Yine rekabetçilik başlığında vurgulamak istediğimiz bir nokta daha var. Biz ilkelerimizi pazarlık konusu yapmayacak ve aşındırmayacak herkesle işçi hareketinin güncel nesnel çıkarları doğrultusunda sınıf mücadelesi ilişkisi, dostluğu içinde oluruz, dostlarımızdan eleştirilerimizi sakınmayız, bunu dostluğun kuralı olarak görürüz. Sendikal tarzlarımız, siyasal bakışlarımızda farklılar olması, örgütlenmeye dair tespit çıkarım ve bunun sonucu olan mücadele yordamları konusunda ortaklaşma varsa pratik bir örgütlenme vakasında birlikte çalışmaya engel değildir. Nakliyat-İş’le bu bağlamda birlikte çalışıyoruz. Ama daha da önemlisi Yemeksepeti örgütlenmesinin geçmişini bizzat biliyoruz ve emeğe saygıya değer veriyoruz. Övünce dost, eleştirince düşman olunan güncel sığ siyasi tutumların uzağındayız.
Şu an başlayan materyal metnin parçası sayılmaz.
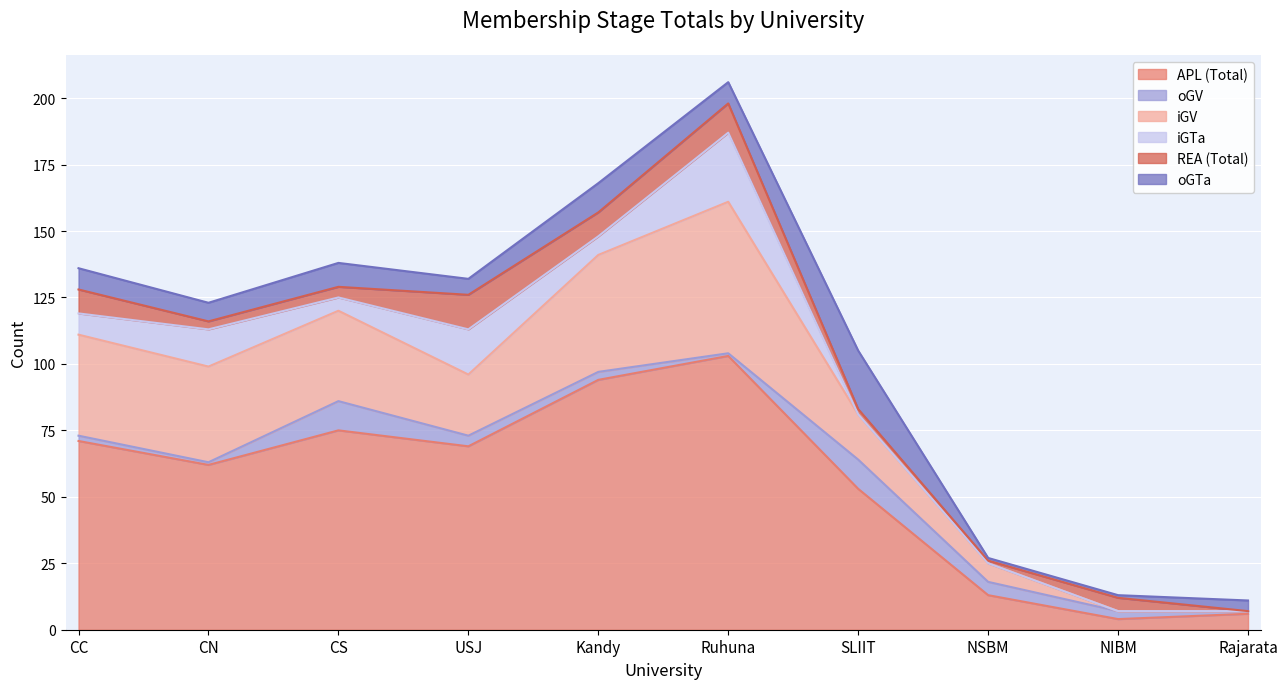

At which label does iGV first exceed 34?

CC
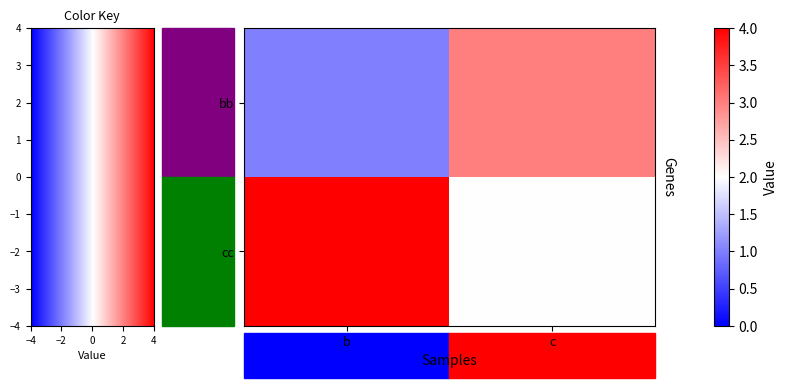

Reading left to right, list all the values displayed in this chart.

bb: 0=1	1=3
cc: 0=4	1=2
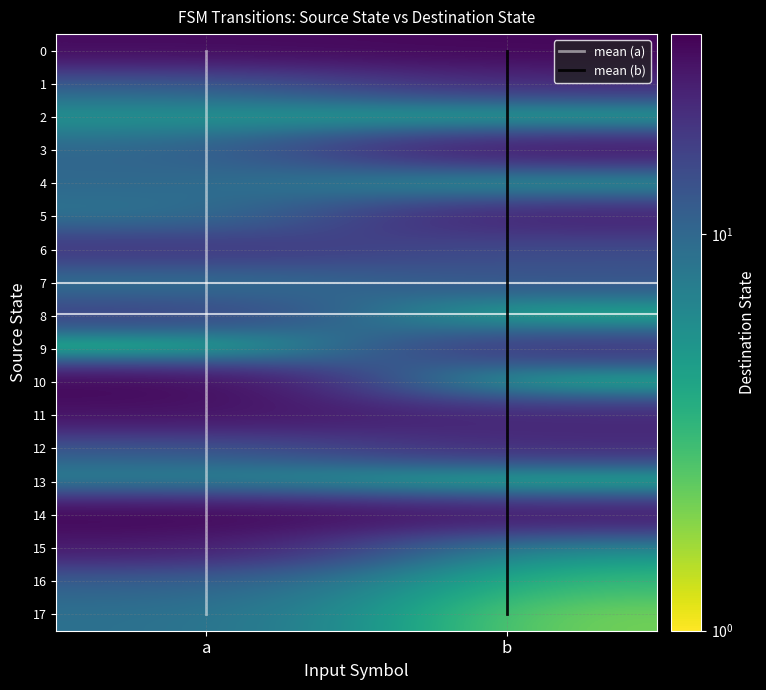

The value of 14 at 0 is 17. True or false?

False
Yeni yılla ivme kazanan işçi hareketindeki direngen havanın, ücret ve hak mücadelelerinin önümüzdeki seçimler ve etrafındaki politik tartışmalarla birlikte özgül misyonlar üstleneceği bir momentteyiz. Bu moment sınıf hareketinde beklenilenin ötesinde bir politik konjonktürün inşa olmaya başladığını da gösteriyor. Görevimiz böylesi bir konjonktür inşasının politik-örgütsel ihtiyaçlarını hep birlikte karşılamaktır. Yani her bir işçi direnişini, örgütlenmesi, hak arayışını, ezilen çığlığını giderek ortak, birleşik bir güzergâha taşımaktır. Tabi dostlarımız sosyal medyada rekabetçi bir tavırla laf sokmayı, kendi çalışmasına “like” toplamayı, yayınlarında emekçi eylemlerini örgütlemeye uğraşanları görünmez kılmayı da tercih edebilir. Bizi bozmaz. Çarşınız pazar olsun der bildiğimiz yolda yürümeye devam ederiz. Komite son Türkiye Toplantısında şöyle demişti: “Bizim görevimiz faşizm geliyor tantanasıyla ortalığı ayağa kaldırmak değil, örgütleri iğdiş edilen, haysiyetleri kırılmak istenen, her türden gericilikle çevrilen ezilenleri ve emekçileri zincirlerini kırmaya sevk etmektir. (…) İçinden geçtiğimiz siyasal konjonktürü anlamlandırma çabamızın başarısı, ortaya çıkan sonucun ne kadar insanı etkilediği ve saflarımıza katılmalarına yol açtığıyla değil, iktidar karşısında doğru mücadele hattında kalmamızı sağlamasıyla ölçülür. Bugün sosyalizm idealini yeniden güncel kılmalı, proletarya devrimciliğini halk arasında gerçek bir hareket olarak örgütlemeliyiz. Devrime odaklanarak mücadeleye devam etmenin başka ölçütü yoktur.” Bu protesto döngüsünün ilk dalgasında bu tespit ışığında hareket ettik. Sıradakilere de aynı biçimde hazırlanacağız. Dostlarımıza da bunu öneririz.